Por ocasião da visita do antigo Bispo da Diocese de Oliveira, em Candeias, Dom José Medeiros Leite, era hora de crismar o Pedrinho e o vizinho, o senhorio, o patrão e amigo de cozinha, se tornaria agora, também, o seu compadre. Geraldo foi convidado para padrinho de crisma do Pedrinho. Dessa maneira, foi uma festa a crisma do menino. O compadre Geraldo presenteou com uma leitoa, duas galinhas e dez litros de leite para a festa, sem contar o marrão de caruncho dado de presente para o afilhado. Assim, era cumpá Gerardo daqui, cumpá Zifirino dali, cumá Maria de cá e, nessa toada, foi sendo tocada a vida por ali. Cumpá Gerardo já quase não ia ao sítio. - “Lá, quem cuida é o cumpá Zeferino! dizia sempre.

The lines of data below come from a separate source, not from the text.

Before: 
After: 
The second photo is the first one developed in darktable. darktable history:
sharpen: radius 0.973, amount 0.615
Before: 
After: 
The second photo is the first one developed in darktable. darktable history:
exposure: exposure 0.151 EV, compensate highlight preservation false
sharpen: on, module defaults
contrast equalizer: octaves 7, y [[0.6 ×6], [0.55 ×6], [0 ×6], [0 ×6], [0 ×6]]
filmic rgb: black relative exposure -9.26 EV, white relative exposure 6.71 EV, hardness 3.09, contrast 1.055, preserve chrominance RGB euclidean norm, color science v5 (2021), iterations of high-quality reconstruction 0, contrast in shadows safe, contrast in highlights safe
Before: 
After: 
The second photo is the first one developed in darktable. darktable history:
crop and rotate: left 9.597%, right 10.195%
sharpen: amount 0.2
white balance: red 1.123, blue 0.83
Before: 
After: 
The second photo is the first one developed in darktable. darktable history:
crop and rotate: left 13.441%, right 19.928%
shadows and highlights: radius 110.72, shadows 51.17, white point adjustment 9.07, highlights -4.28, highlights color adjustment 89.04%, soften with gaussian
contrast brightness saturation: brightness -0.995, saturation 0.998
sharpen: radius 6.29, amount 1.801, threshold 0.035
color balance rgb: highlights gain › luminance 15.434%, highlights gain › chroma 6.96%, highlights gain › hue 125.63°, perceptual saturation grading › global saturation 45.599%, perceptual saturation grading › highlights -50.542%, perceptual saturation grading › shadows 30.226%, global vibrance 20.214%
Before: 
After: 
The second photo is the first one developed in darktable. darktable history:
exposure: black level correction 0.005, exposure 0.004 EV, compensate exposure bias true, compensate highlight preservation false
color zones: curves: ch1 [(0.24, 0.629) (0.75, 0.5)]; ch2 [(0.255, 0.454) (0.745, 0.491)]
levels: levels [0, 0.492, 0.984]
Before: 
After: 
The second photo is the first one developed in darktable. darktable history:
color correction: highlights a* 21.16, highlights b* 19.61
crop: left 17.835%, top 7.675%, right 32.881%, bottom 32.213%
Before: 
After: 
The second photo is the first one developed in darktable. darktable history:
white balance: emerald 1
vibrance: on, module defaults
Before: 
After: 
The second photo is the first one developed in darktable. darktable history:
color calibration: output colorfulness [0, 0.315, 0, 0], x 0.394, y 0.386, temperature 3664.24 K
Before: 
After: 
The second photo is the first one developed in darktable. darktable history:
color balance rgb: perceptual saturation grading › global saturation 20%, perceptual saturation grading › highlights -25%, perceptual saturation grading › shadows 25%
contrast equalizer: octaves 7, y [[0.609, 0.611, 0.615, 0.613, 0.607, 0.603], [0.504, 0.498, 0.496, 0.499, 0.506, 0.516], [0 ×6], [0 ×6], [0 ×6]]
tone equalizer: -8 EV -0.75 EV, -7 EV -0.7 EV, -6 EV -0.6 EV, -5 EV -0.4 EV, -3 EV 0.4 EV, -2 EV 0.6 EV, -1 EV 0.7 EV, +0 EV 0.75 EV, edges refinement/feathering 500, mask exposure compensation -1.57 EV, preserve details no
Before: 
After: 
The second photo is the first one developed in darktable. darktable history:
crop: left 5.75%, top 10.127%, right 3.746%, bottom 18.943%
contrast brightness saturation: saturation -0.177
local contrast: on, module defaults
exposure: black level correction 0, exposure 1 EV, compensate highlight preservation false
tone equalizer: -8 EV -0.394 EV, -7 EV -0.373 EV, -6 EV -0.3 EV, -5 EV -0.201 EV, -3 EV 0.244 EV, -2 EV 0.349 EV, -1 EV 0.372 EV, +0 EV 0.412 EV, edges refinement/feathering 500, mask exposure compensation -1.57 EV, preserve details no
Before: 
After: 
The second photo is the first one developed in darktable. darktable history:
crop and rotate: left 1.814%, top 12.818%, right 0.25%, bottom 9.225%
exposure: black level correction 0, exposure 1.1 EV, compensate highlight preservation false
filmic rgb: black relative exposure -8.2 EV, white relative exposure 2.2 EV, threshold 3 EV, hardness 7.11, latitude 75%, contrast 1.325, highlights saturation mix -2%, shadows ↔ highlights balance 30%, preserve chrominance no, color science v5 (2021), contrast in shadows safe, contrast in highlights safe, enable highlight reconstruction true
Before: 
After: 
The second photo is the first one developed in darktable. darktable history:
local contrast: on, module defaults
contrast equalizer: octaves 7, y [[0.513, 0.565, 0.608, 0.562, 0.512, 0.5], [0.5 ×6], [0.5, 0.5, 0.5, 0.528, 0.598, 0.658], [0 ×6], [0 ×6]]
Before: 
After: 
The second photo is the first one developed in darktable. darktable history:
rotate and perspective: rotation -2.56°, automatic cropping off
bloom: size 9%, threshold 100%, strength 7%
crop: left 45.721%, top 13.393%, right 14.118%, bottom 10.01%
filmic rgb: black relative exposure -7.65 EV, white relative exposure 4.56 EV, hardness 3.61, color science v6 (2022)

Certo dia, quando estava no sítio, foi acometido por uma forte dor nos rins e resolveu ir embora para a casa a fim de cuidar de seu incômodo problema. Contudo, ao entrar em sua casa, pela cozinha, através de um pequeno portão ao lado do barraco, escutou uns gemidos de quem estava subindo a escada de um orgasmo. Ele parou e, cautelosamente, ficou ouvindo o que se passava no interior do seu quarto e reconheceu a voz da Maria e do cumpá Gerardo que com voz cansada dizia:
--- Cumá do céu! Ocê sabe fazê o negócio bem feito, sô! Ocê é muito mió do que eu pensava!
E ela respondia, candidamente:
--- Ah, cumpá, isso é a sicura que eu tava nela. Eu já tava ficano era doida.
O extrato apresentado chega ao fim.